TS-003670 — The IP is an innovative approach in cellular therapy safety assurance. It addresses concerns regarding residual feeder cells in therapeutic immune cell products, which may pose risks such as unregulated immune activation and proliferation. Leveraging the unique attributes of the K562 cell line, commonly used as a base for feeder cells, the assay utilizes quantitative PCR (qPCR) targeting specific markers like BCR-ABL or transgenes for sensitive and rapid detection of residual feeder cell contamination. This method offers higher sensitivity and faster results compared to existing assays and leverages clinically-validated qPCR techniques for enhanced safety screening. Development has reached the proof of principle/prototype stage and is poised to address critical safety concerns in cellular therapy manufacturing. The assay’s potential applications span across the cellular therapy landscape.

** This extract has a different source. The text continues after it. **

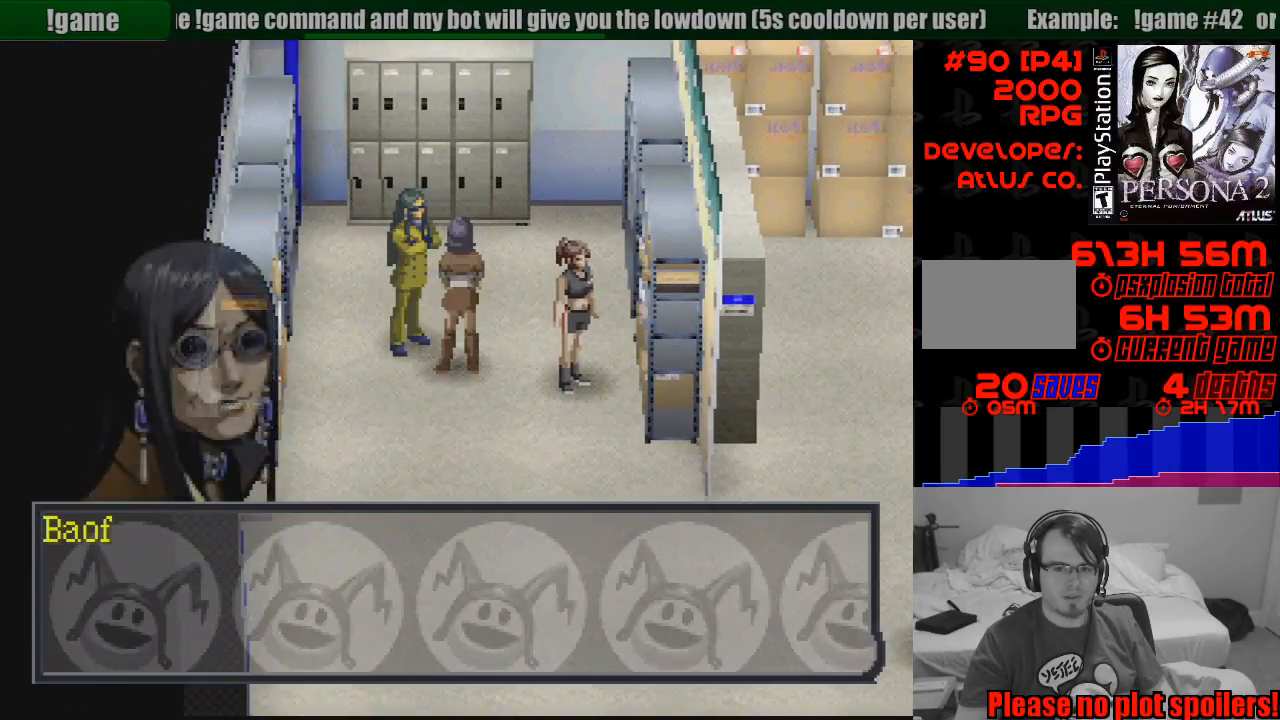
{"buttons": [], "events": [[200, "CROSS", "down"], [383, "CROSS", "up"]]}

TS-003662 — Heterozygous mutations cause several genetic disorders. To correct the mutant allele, an HDR (homology directed repair) template is required since HDR initiation does not occur naturally. The IP, a new method to correct heterozygous mutations, does not require an HDR template. By using CRISPR and our specific gRNA design, we can singularly target the mutant allele to initiate HDR repair in heterozygous mutant genes. The IP has demonstrated efficacy in vitro having corrected several mutations, and it has the potential to correct any heterozygous mutation, including CD34+/ bone marrow related disorders and mutant VCP (valosin-containing protein) genes. In the latest stage of development, continued testing is the priority, and parties interested in gene-editing therapies stand to benefit from the IP’s progression.